Wednesday, March 16, 2011


Holy Mother of God and His Cousin Henry, Minnesota is freaking cold. Yes, yes, I am sure it has always been this cold. Yes, yes, I lived here for a very long time. Yes, yes, I should stop complaining. But I was always a super huge pansy when it came to frigid winds that blow in from Canada.

But as an adult who now lives in New York, this weather is insane. What possesses people to live here? What possesses immigrants to move? What possesses me to come back? I wonder as I use my suitcase to shield me (ineffectively) from the cold air.

I stand a few feet away from the sliding glass doors of MSP and watch cars drive up and load their arriving friends and family. It is a little odd too, to see the license plates. I am used to ones that saw Empire State. I am used to a sea of yellow taxi cabs. This is another reason I don’t live here anymore. Driving makes me skittish. It always has. For me driving was a taxing, daily, challenge. I suppose almost totaling my parents’ brand new Jeep Cherokee and almost killing myself when I was 17 doesn’t help.

I find being driven a better experience. And no I don’t mean having my own driver. I mean sticking my hand out and waving a cabbie over or riding public transportation. There are buses and light rail in Minnesota – but they don’t seem to go where I want to.

The sliding glass doors whoosh open and a blast of cold air rushes in. The air is so cold it could snap and even the air doesn’t want to be outside. It makes me wonder if my parents would have left warm India for cold Minnesota had they known this was a place where snow falls in big, fat flakes, slicks over the roads and created black ice. That winter in Minnesota was disingenuous and deceptively wicked. That you have to be a native Minnesotan to know that December 21st-- did not denote the beginning of winter in Minnesota. It sometimes starts in October.

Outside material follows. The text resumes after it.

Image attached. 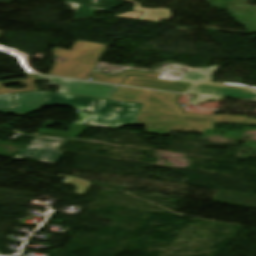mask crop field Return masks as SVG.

I am pretty sure no one told Dad about the mischievous whim of Mother Nature and her flurried frenzy that rendered a battalion of plows immobile. If anyone had mentioned brutal cold to Dad I am sure in a moment of stubbornness he would have told the person to go to hell. Considering what India was like in the 1960s I can understand how snow could sound like fun – in theory. But considering reality – I am so glad that I flit in today and flit out in two weeks!

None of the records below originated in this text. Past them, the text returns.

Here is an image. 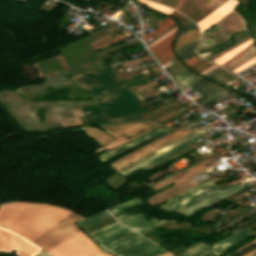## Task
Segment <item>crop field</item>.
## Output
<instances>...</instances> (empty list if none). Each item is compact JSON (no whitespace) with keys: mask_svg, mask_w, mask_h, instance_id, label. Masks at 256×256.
<instances>
[{"mask_svg":"<svg viewBox=\"0 0 256 256\" xmlns=\"http://www.w3.org/2000/svg\"><path fill=\"white\" fill-rule=\"evenodd\" d=\"M69 212L47 204H3L0 206V227L32 241Z\"/></svg>","mask_w":256,"mask_h":256,"instance_id":"crop-field-1","label":"crop field"},{"mask_svg":"<svg viewBox=\"0 0 256 256\" xmlns=\"http://www.w3.org/2000/svg\"><path fill=\"white\" fill-rule=\"evenodd\" d=\"M243 188L241 185L214 186L206 180L197 186L177 194L160 208L191 215L220 198Z\"/></svg>","mask_w":256,"mask_h":256,"instance_id":"crop-field-2","label":"crop field"},{"mask_svg":"<svg viewBox=\"0 0 256 256\" xmlns=\"http://www.w3.org/2000/svg\"><path fill=\"white\" fill-rule=\"evenodd\" d=\"M99 245L115 256H148L162 250L129 229L99 243Z\"/></svg>","mask_w":256,"mask_h":256,"instance_id":"crop-field-3","label":"crop field"},{"mask_svg":"<svg viewBox=\"0 0 256 256\" xmlns=\"http://www.w3.org/2000/svg\"><path fill=\"white\" fill-rule=\"evenodd\" d=\"M83 218L84 217L71 212L57 223H55L53 226L45 230L41 235L33 240V242L37 243L47 251L65 239L80 232L76 225L73 223Z\"/></svg>","mask_w":256,"mask_h":256,"instance_id":"crop-field-4","label":"crop field"},{"mask_svg":"<svg viewBox=\"0 0 256 256\" xmlns=\"http://www.w3.org/2000/svg\"><path fill=\"white\" fill-rule=\"evenodd\" d=\"M53 256H111L99 249L82 232L47 251Z\"/></svg>","mask_w":256,"mask_h":256,"instance_id":"crop-field-5","label":"crop field"},{"mask_svg":"<svg viewBox=\"0 0 256 256\" xmlns=\"http://www.w3.org/2000/svg\"><path fill=\"white\" fill-rule=\"evenodd\" d=\"M216 25L220 29L202 37L197 51L217 44L218 42L228 38L227 35L229 34L245 29L243 20L234 11L226 14L216 23Z\"/></svg>","mask_w":256,"mask_h":256,"instance_id":"crop-field-6","label":"crop field"},{"mask_svg":"<svg viewBox=\"0 0 256 256\" xmlns=\"http://www.w3.org/2000/svg\"><path fill=\"white\" fill-rule=\"evenodd\" d=\"M226 0H180L176 8L196 23Z\"/></svg>","mask_w":256,"mask_h":256,"instance_id":"crop-field-7","label":"crop field"},{"mask_svg":"<svg viewBox=\"0 0 256 256\" xmlns=\"http://www.w3.org/2000/svg\"><path fill=\"white\" fill-rule=\"evenodd\" d=\"M17 251L18 256H33L40 248L22 237L0 228V251L11 253Z\"/></svg>","mask_w":256,"mask_h":256,"instance_id":"crop-field-8","label":"crop field"},{"mask_svg":"<svg viewBox=\"0 0 256 256\" xmlns=\"http://www.w3.org/2000/svg\"><path fill=\"white\" fill-rule=\"evenodd\" d=\"M252 236H254V234L251 232L250 229L233 231L231 236H229V237L225 238L224 240L211 246V247L215 248L214 250L211 248H208L206 251H204L196 256H211L210 253L204 254L208 251H212L215 255H218V254L224 252L225 250H227L228 248H230L231 246H233L234 244L241 242L243 240H246Z\"/></svg>","mask_w":256,"mask_h":256,"instance_id":"crop-field-9","label":"crop field"},{"mask_svg":"<svg viewBox=\"0 0 256 256\" xmlns=\"http://www.w3.org/2000/svg\"><path fill=\"white\" fill-rule=\"evenodd\" d=\"M151 126H154V124L149 122H137L123 125L104 126L100 128L104 129L114 137L118 138L122 135L129 137L133 136Z\"/></svg>","mask_w":256,"mask_h":256,"instance_id":"crop-field-10","label":"crop field"},{"mask_svg":"<svg viewBox=\"0 0 256 256\" xmlns=\"http://www.w3.org/2000/svg\"><path fill=\"white\" fill-rule=\"evenodd\" d=\"M175 35L176 31L149 47V49L153 52V54L161 64L174 56L173 52L171 51V45Z\"/></svg>","mask_w":256,"mask_h":256,"instance_id":"crop-field-11","label":"crop field"},{"mask_svg":"<svg viewBox=\"0 0 256 256\" xmlns=\"http://www.w3.org/2000/svg\"><path fill=\"white\" fill-rule=\"evenodd\" d=\"M238 3L239 2H237L236 0H227L226 2H224L221 6L215 9L210 15H208L206 18H204L199 23H197L198 27L200 28V31L203 32L208 27L213 25L215 22L220 20L226 13L232 10L234 6Z\"/></svg>","mask_w":256,"mask_h":256,"instance_id":"crop-field-12","label":"crop field"},{"mask_svg":"<svg viewBox=\"0 0 256 256\" xmlns=\"http://www.w3.org/2000/svg\"><path fill=\"white\" fill-rule=\"evenodd\" d=\"M202 132H204V131L195 130L194 132L190 133L189 135H187V136H185V137H183V138H181L179 140H176V141H174V142L164 146L163 148H161V149H159V150H157V151H155V152H153V153H151V154L141 158L137 162H135V163H133V164H131V165H129V166H127V167L117 171V172L122 174L123 172H125V171H127L129 169H132V168H134V167H136V166H138V165H140V164H142V163H144V162H146V161H148V160H150V159H152V158L162 154L163 152H165V151H167V150H169V149H171V148H173V147H175V146H177V145H179V144H181V143H183V142H185V141H187V140H189V139H191V138H193V137H195L197 135H199Z\"/></svg>","mask_w":256,"mask_h":256,"instance_id":"crop-field-13","label":"crop field"},{"mask_svg":"<svg viewBox=\"0 0 256 256\" xmlns=\"http://www.w3.org/2000/svg\"><path fill=\"white\" fill-rule=\"evenodd\" d=\"M193 130H195V129L184 130V131H182V132H180V133H178V134H176V135H174V136H172V137H170V138H168V139H166V140H164V141H162V142H160V143H158V144H156V145H154V146H152V147H150V148H148L146 150H144L143 152L135 155L134 157H132L130 159H127V160H125V161H123V162L113 166V167L117 171L118 169H120V168H122V167H124V166H126V165H128V164H130V163H132V162H134L136 160H138L139 158H141V157H143V156L153 152L154 150H156V149H158V148H160V147H162V146H164V145H166V144H168V143H170V142H172V141H174V140H176V139H178V138H180V137H182V136H184V135H186V134H188L190 132H192Z\"/></svg>","mask_w":256,"mask_h":256,"instance_id":"crop-field-14","label":"crop field"},{"mask_svg":"<svg viewBox=\"0 0 256 256\" xmlns=\"http://www.w3.org/2000/svg\"><path fill=\"white\" fill-rule=\"evenodd\" d=\"M165 131H168V130L167 129L157 128L154 131H152V132H150V133H148V134H146V135H144V136H142V137H140V138H138V139H136L134 141H131V142H129L127 144H124V145H122L120 147H117V148H115L113 150H110V151L100 155L99 157H100V159L102 161H105V160L109 159L110 157H112V156H114V155H116V154H118V153H120V152H122V151H124V150H126V149H128V148H130L132 146H134V145H137V144H139V143H141V142H143V141H145L147 139H150V138H152V137H154V136H156L158 134H161V133H163Z\"/></svg>","mask_w":256,"mask_h":256,"instance_id":"crop-field-15","label":"crop field"},{"mask_svg":"<svg viewBox=\"0 0 256 256\" xmlns=\"http://www.w3.org/2000/svg\"><path fill=\"white\" fill-rule=\"evenodd\" d=\"M189 87H191L201 95L198 99H196L199 102L205 100L206 98H208L209 96H211L212 94H214L222 88L204 78L200 79L199 81L195 82Z\"/></svg>","mask_w":256,"mask_h":256,"instance_id":"crop-field-16","label":"crop field"},{"mask_svg":"<svg viewBox=\"0 0 256 256\" xmlns=\"http://www.w3.org/2000/svg\"><path fill=\"white\" fill-rule=\"evenodd\" d=\"M125 229H127V228H125L123 225L115 222L106 227H103L101 229L90 232V233H88V235L90 237H92L98 243V242H100L108 237H111Z\"/></svg>","mask_w":256,"mask_h":256,"instance_id":"crop-field-17","label":"crop field"},{"mask_svg":"<svg viewBox=\"0 0 256 256\" xmlns=\"http://www.w3.org/2000/svg\"><path fill=\"white\" fill-rule=\"evenodd\" d=\"M206 77H208L214 81H217L223 85H226V86L233 83L234 81L240 79L221 68L215 69L210 74H208Z\"/></svg>","mask_w":256,"mask_h":256,"instance_id":"crop-field-18","label":"crop field"},{"mask_svg":"<svg viewBox=\"0 0 256 256\" xmlns=\"http://www.w3.org/2000/svg\"><path fill=\"white\" fill-rule=\"evenodd\" d=\"M219 156H221V154H219V155H217V156H215V157H213V158H211V159H209V160H207L205 162H202V163H200V164H198V165H196V166H194V167H192V168H190V169H188L186 171H183V172H181V173H179V174H177V175H175V176H173V177H171L169 179H166V180H164V181H162V182H160V183L150 187V189L152 191H154V190H156V189H158L160 187H163V186H165V185H167V184H169L171 182H174V181H176V180H178V179H180V178H182V177H184V176H186V175H188V174H190V173H192V172H194V171L204 167L203 164H205V163H207V162H209V161H211V160H213V159H215V158H217Z\"/></svg>","mask_w":256,"mask_h":256,"instance_id":"crop-field-19","label":"crop field"},{"mask_svg":"<svg viewBox=\"0 0 256 256\" xmlns=\"http://www.w3.org/2000/svg\"><path fill=\"white\" fill-rule=\"evenodd\" d=\"M198 75L192 73L189 70H184L180 74H178L176 77H174L176 83L178 84L180 90L188 86L189 84L193 83L197 79H199Z\"/></svg>","mask_w":256,"mask_h":256,"instance_id":"crop-field-20","label":"crop field"},{"mask_svg":"<svg viewBox=\"0 0 256 256\" xmlns=\"http://www.w3.org/2000/svg\"><path fill=\"white\" fill-rule=\"evenodd\" d=\"M205 134H207V133L205 132V133H203V134H201V135H199V136H197V137H195V138H193V139H191V140H189V141H187V142H185V143H183V144H181V145H179V146H177V147H175V148H173V149H171V150H169V151H167V152H165V153H163L162 155H160V156H158V157H156V158H154V159H152V160H150V161H148V162H146V163H144V164H142V165H140V166H138V167H136V168H134V169H132V170H130V171H128V172H126V173H124V174L127 175V174H129V173H131V172H133V171L139 169L140 167H142V166L148 164L149 162H151V161H153V160H155V159H157V158H159V157H161V156H163V155H165V154H168V153H170V152H172V151H174V150H176V149H178V148H180V147H182V146H184V145H186V144H188V143L194 141L195 139H197V138H199V137H201V136H203V135H205ZM195 142H196V141H195ZM195 142H193V143H195ZM193 143H191V144H193ZM191 144H189V145H191ZM189 145H187V146H189ZM187 146H185V147H187ZM185 147H183V148H185ZM183 148H181V149H183ZM181 149H178V150H176V151H174V152H172V153H170V154H168V155H166V156H164V157H162V158H160V159H158V160H156V161H154V162H152V163H150V164L144 166L143 168H141V170L144 169V168H146V167H148V166H150V165H152V164H154V163H156V162H158V161H160V160H162V159H164V158H166V157H168V156H170V155H172L173 153H175V152H177V151H179V150H181Z\"/></svg>","mask_w":256,"mask_h":256,"instance_id":"crop-field-21","label":"crop field"},{"mask_svg":"<svg viewBox=\"0 0 256 256\" xmlns=\"http://www.w3.org/2000/svg\"><path fill=\"white\" fill-rule=\"evenodd\" d=\"M254 55H256V49L253 46L225 67L233 70L237 68L239 65H241L243 62L248 60L249 58L253 57Z\"/></svg>","mask_w":256,"mask_h":256,"instance_id":"crop-field-22","label":"crop field"},{"mask_svg":"<svg viewBox=\"0 0 256 256\" xmlns=\"http://www.w3.org/2000/svg\"><path fill=\"white\" fill-rule=\"evenodd\" d=\"M252 42H253V40L251 38L247 42H245L244 44H242V45L236 47L235 49H233L232 51H230V52L228 51L229 53L221 56L220 58L215 60L213 63H216L218 65L222 64L223 62L227 61L228 59H230L231 57L236 55L239 51L243 50L245 47H247Z\"/></svg>","mask_w":256,"mask_h":256,"instance_id":"crop-field-23","label":"crop field"},{"mask_svg":"<svg viewBox=\"0 0 256 256\" xmlns=\"http://www.w3.org/2000/svg\"><path fill=\"white\" fill-rule=\"evenodd\" d=\"M230 94H232V92L224 89L200 105L207 109L212 105L216 104L217 102H219L220 100L224 99L225 97L229 96Z\"/></svg>","mask_w":256,"mask_h":256,"instance_id":"crop-field-24","label":"crop field"},{"mask_svg":"<svg viewBox=\"0 0 256 256\" xmlns=\"http://www.w3.org/2000/svg\"><path fill=\"white\" fill-rule=\"evenodd\" d=\"M120 223L130 227L132 225H135L141 221H143V215H132V216H127L126 214L116 218Z\"/></svg>","mask_w":256,"mask_h":256,"instance_id":"crop-field-25","label":"crop field"},{"mask_svg":"<svg viewBox=\"0 0 256 256\" xmlns=\"http://www.w3.org/2000/svg\"><path fill=\"white\" fill-rule=\"evenodd\" d=\"M109 215H110V214H109L107 211L103 210V211H101V212H99V213H97V214H94V215H92V216H90V217H88V218H85V219H83V220H81V221H79V222H77V223H78V225H79L80 227H82V226H84V225L90 224V223H92V222H95V221H97V220H100V219H102V218H104V217H107V216H109Z\"/></svg>","mask_w":256,"mask_h":256,"instance_id":"crop-field-26","label":"crop field"},{"mask_svg":"<svg viewBox=\"0 0 256 256\" xmlns=\"http://www.w3.org/2000/svg\"><path fill=\"white\" fill-rule=\"evenodd\" d=\"M173 23H175V21L171 20L170 18H167V19L157 23L156 26H158L159 28L154 30L150 34L146 35L145 37H143V41L149 39L150 37L154 36L155 34L159 33L160 31L164 30L165 28L169 27Z\"/></svg>","mask_w":256,"mask_h":256,"instance_id":"crop-field-27","label":"crop field"},{"mask_svg":"<svg viewBox=\"0 0 256 256\" xmlns=\"http://www.w3.org/2000/svg\"><path fill=\"white\" fill-rule=\"evenodd\" d=\"M161 222H163V221L157 222L156 220L151 219L147 222L144 221V222H142L138 225H135L133 227H130V228L133 229L134 231L138 232V233H141V232H143V231H145V230H147V229H149V228H151V227H153V226H155V225H157Z\"/></svg>","mask_w":256,"mask_h":256,"instance_id":"crop-field-28","label":"crop field"},{"mask_svg":"<svg viewBox=\"0 0 256 256\" xmlns=\"http://www.w3.org/2000/svg\"><path fill=\"white\" fill-rule=\"evenodd\" d=\"M154 127H156V126H154ZM154 127H152V128H154ZM152 128H150V129H152ZM150 129H148V130H150ZM148 130H146V131H148ZM146 131H143V132H141V133H139V134H137V135H135V136H133V137H131V138H128V140H129V139H132V138H134V137H136V136H138V135H140V134H142V133H144V132H146ZM125 141H127V139L123 136V137H121V138H119V139H116V140H114V141H112V142H110V143H108V144H106V145H104V146H102V147L96 149L95 152L102 151V150H104V149H106V148L110 149V148H112V147H114V146H116V145H118V144H121V143H123V142H125ZM108 149H106V150H108ZM106 150H105V151H106Z\"/></svg>","mask_w":256,"mask_h":256,"instance_id":"crop-field-29","label":"crop field"},{"mask_svg":"<svg viewBox=\"0 0 256 256\" xmlns=\"http://www.w3.org/2000/svg\"><path fill=\"white\" fill-rule=\"evenodd\" d=\"M197 42L189 45V46H186L178 51H176L175 53L183 60L189 58L190 56L194 55L193 54V50H194V47L196 45Z\"/></svg>","mask_w":256,"mask_h":256,"instance_id":"crop-field-30","label":"crop field"},{"mask_svg":"<svg viewBox=\"0 0 256 256\" xmlns=\"http://www.w3.org/2000/svg\"><path fill=\"white\" fill-rule=\"evenodd\" d=\"M138 1L148 5L149 7L153 8L157 11L165 13L167 15H169L173 11V9H170V8L162 6V5L155 4V3L150 2V1H146V0H138Z\"/></svg>","mask_w":256,"mask_h":256,"instance_id":"crop-field-31","label":"crop field"},{"mask_svg":"<svg viewBox=\"0 0 256 256\" xmlns=\"http://www.w3.org/2000/svg\"><path fill=\"white\" fill-rule=\"evenodd\" d=\"M206 248H208V246L200 243V244L196 245L195 247H193L192 249L188 250L187 252L177 255V256H193L195 254L202 252Z\"/></svg>","mask_w":256,"mask_h":256,"instance_id":"crop-field-32","label":"crop field"},{"mask_svg":"<svg viewBox=\"0 0 256 256\" xmlns=\"http://www.w3.org/2000/svg\"><path fill=\"white\" fill-rule=\"evenodd\" d=\"M212 64H209L207 62H204L202 60L197 61L195 64H193L190 68L193 69L194 71L200 73L203 70L207 69L208 67H210Z\"/></svg>","mask_w":256,"mask_h":256,"instance_id":"crop-field-33","label":"crop field"},{"mask_svg":"<svg viewBox=\"0 0 256 256\" xmlns=\"http://www.w3.org/2000/svg\"><path fill=\"white\" fill-rule=\"evenodd\" d=\"M180 131H182V130H179V131H177V132H175V133H173V134H170V135H168V136H166V137H164V138H162V139H160V140H158V141H156V142H154V143H152V144H150V145H147V146H145V147H143V148L137 150L136 152H134V153H132V154H130V155L124 157L123 159H121V160L117 161L116 163L112 164L111 166H113V165L117 164L118 162L123 161V160H125V159H127V158H129V157H131V156H133V155H135V154H137V153L143 151L144 149H146V148H148V147H150V146H152V145H154V144H156V143H158V142H160V141H162V140H164V139H166V138H168V137H170V136H172V135H174V134H176V133H178V132H180Z\"/></svg>","mask_w":256,"mask_h":256,"instance_id":"crop-field-34","label":"crop field"},{"mask_svg":"<svg viewBox=\"0 0 256 256\" xmlns=\"http://www.w3.org/2000/svg\"><path fill=\"white\" fill-rule=\"evenodd\" d=\"M195 29H197L196 26L194 25L193 22L190 21L187 24H185L184 26H182L181 33H180L179 37H181V36L191 32V31H193Z\"/></svg>","mask_w":256,"mask_h":256,"instance_id":"crop-field-35","label":"crop field"},{"mask_svg":"<svg viewBox=\"0 0 256 256\" xmlns=\"http://www.w3.org/2000/svg\"><path fill=\"white\" fill-rule=\"evenodd\" d=\"M256 62V56H254L253 58L249 59L248 61H246L245 63H243L241 66H239L237 69L233 70L235 73L254 64Z\"/></svg>","mask_w":256,"mask_h":256,"instance_id":"crop-field-36","label":"crop field"},{"mask_svg":"<svg viewBox=\"0 0 256 256\" xmlns=\"http://www.w3.org/2000/svg\"><path fill=\"white\" fill-rule=\"evenodd\" d=\"M173 17H175L178 21H179V23H180V25H183V24H185L186 22H188V21H190V20H188L187 18H185L184 16H182L180 13H178L177 11H173V13L171 14Z\"/></svg>","mask_w":256,"mask_h":256,"instance_id":"crop-field-37","label":"crop field"},{"mask_svg":"<svg viewBox=\"0 0 256 256\" xmlns=\"http://www.w3.org/2000/svg\"><path fill=\"white\" fill-rule=\"evenodd\" d=\"M149 61V60H153L150 56H148V57H145V58H142V59H137V60H132V61H129V62H127V63H124V64H122L123 65V67H125V66H129V65H133V64H137V63H141L142 61Z\"/></svg>","mask_w":256,"mask_h":256,"instance_id":"crop-field-38","label":"crop field"},{"mask_svg":"<svg viewBox=\"0 0 256 256\" xmlns=\"http://www.w3.org/2000/svg\"><path fill=\"white\" fill-rule=\"evenodd\" d=\"M137 204H141V201L137 200V201H135V202H132V203H130V204H127V205H125V206H122V207H120V208L114 209V210L109 211V212H110L111 214H114V213H116V212H118V211H121V210H123V209H125V208H128V207L133 206V205H137Z\"/></svg>","mask_w":256,"mask_h":256,"instance_id":"crop-field-39","label":"crop field"},{"mask_svg":"<svg viewBox=\"0 0 256 256\" xmlns=\"http://www.w3.org/2000/svg\"><path fill=\"white\" fill-rule=\"evenodd\" d=\"M211 115H212V114H209V115H207V116H205V117H203V118H201V119H199V120H197V121H195V122H193V123L187 125L186 127H190V126H192V125H195V124H197V123H199V122L205 120L206 118H208V117L211 116Z\"/></svg>","mask_w":256,"mask_h":256,"instance_id":"crop-field-40","label":"crop field"},{"mask_svg":"<svg viewBox=\"0 0 256 256\" xmlns=\"http://www.w3.org/2000/svg\"><path fill=\"white\" fill-rule=\"evenodd\" d=\"M197 60H198V59L194 56V57H192V58H190V59H188V60H186V61H184V62H185V64L188 66V65L194 63V62L197 61Z\"/></svg>","mask_w":256,"mask_h":256,"instance_id":"crop-field-41","label":"crop field"},{"mask_svg":"<svg viewBox=\"0 0 256 256\" xmlns=\"http://www.w3.org/2000/svg\"><path fill=\"white\" fill-rule=\"evenodd\" d=\"M161 1H163V2H165L167 4H170V5L174 6V7L176 6V4L178 2V0H161Z\"/></svg>","mask_w":256,"mask_h":256,"instance_id":"crop-field-42","label":"crop field"},{"mask_svg":"<svg viewBox=\"0 0 256 256\" xmlns=\"http://www.w3.org/2000/svg\"><path fill=\"white\" fill-rule=\"evenodd\" d=\"M228 39H230V38H228ZM228 39H226V40L220 42L219 44H217V45H215V46H212V47H210V48H208V49L215 48V47L221 45L222 43H224L225 41H227ZM205 50H207V49H205ZM202 51H203V50H202ZM200 52H201V51H198V52H196V54H198V53H200Z\"/></svg>","mask_w":256,"mask_h":256,"instance_id":"crop-field-43","label":"crop field"},{"mask_svg":"<svg viewBox=\"0 0 256 256\" xmlns=\"http://www.w3.org/2000/svg\"><path fill=\"white\" fill-rule=\"evenodd\" d=\"M34 256H50V255H48V254H46V253H44V252H42L41 250L36 254V255H34Z\"/></svg>","mask_w":256,"mask_h":256,"instance_id":"crop-field-44","label":"crop field"},{"mask_svg":"<svg viewBox=\"0 0 256 256\" xmlns=\"http://www.w3.org/2000/svg\"><path fill=\"white\" fill-rule=\"evenodd\" d=\"M135 200H137V198H135V199H133V200H131V201H128V202H126V203H123V204H121V205H119V206H122V205H124V204H127V203L132 202V201H135ZM119 206H116V207L107 209V211H109V210H111V209H114V208H117V207H119Z\"/></svg>","mask_w":256,"mask_h":256,"instance_id":"crop-field-45","label":"crop field"},{"mask_svg":"<svg viewBox=\"0 0 256 256\" xmlns=\"http://www.w3.org/2000/svg\"><path fill=\"white\" fill-rule=\"evenodd\" d=\"M209 53H212V51H208V52H206V53H201V54H199V56L202 58V57L206 56V55L209 54Z\"/></svg>","mask_w":256,"mask_h":256,"instance_id":"crop-field-46","label":"crop field"},{"mask_svg":"<svg viewBox=\"0 0 256 256\" xmlns=\"http://www.w3.org/2000/svg\"><path fill=\"white\" fill-rule=\"evenodd\" d=\"M254 252H256V248H255L254 250L250 251L249 253L243 255V256H249L250 254H252V253H254Z\"/></svg>","mask_w":256,"mask_h":256,"instance_id":"crop-field-47","label":"crop field"},{"mask_svg":"<svg viewBox=\"0 0 256 256\" xmlns=\"http://www.w3.org/2000/svg\"><path fill=\"white\" fill-rule=\"evenodd\" d=\"M158 256H171L170 254H168L167 252L161 254V255H158Z\"/></svg>","mask_w":256,"mask_h":256,"instance_id":"crop-field-48","label":"crop field"},{"mask_svg":"<svg viewBox=\"0 0 256 256\" xmlns=\"http://www.w3.org/2000/svg\"><path fill=\"white\" fill-rule=\"evenodd\" d=\"M163 252H165V251L162 250V251H160V252H158V253H156V254H154V255H151V256H156V255L161 254V253H163Z\"/></svg>","mask_w":256,"mask_h":256,"instance_id":"crop-field-49","label":"crop field"},{"mask_svg":"<svg viewBox=\"0 0 256 256\" xmlns=\"http://www.w3.org/2000/svg\"><path fill=\"white\" fill-rule=\"evenodd\" d=\"M215 28H217V27L215 26V27H213L212 29H210L209 31H211V30H213V29H215ZM209 31H208V32H209ZM206 33H207V32H206Z\"/></svg>","mask_w":256,"mask_h":256,"instance_id":"crop-field-50","label":"crop field"},{"mask_svg":"<svg viewBox=\"0 0 256 256\" xmlns=\"http://www.w3.org/2000/svg\"><path fill=\"white\" fill-rule=\"evenodd\" d=\"M250 256H256V253H254V254H252V255H250Z\"/></svg>","mask_w":256,"mask_h":256,"instance_id":"crop-field-51","label":"crop field"}]
</instances>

Adventurous Ammena said...

Im lost without my car.. but since I moved to Canada, I cant stand driving in snow.. I totalled 2 cars in 1 year :( but needs must in the vast space of canada and here in the UK I need to drive to get to my work place at a crazy unreasonable time in the morning.. but we dont have as much snow ;)

101 Bad Desi Dates said...

Dear Adventurous Ammena -

I am lost with a car! I feel very stuck and responsible for it. I like to walk. But yes, if you dont have to drive it - snow - life is a little better!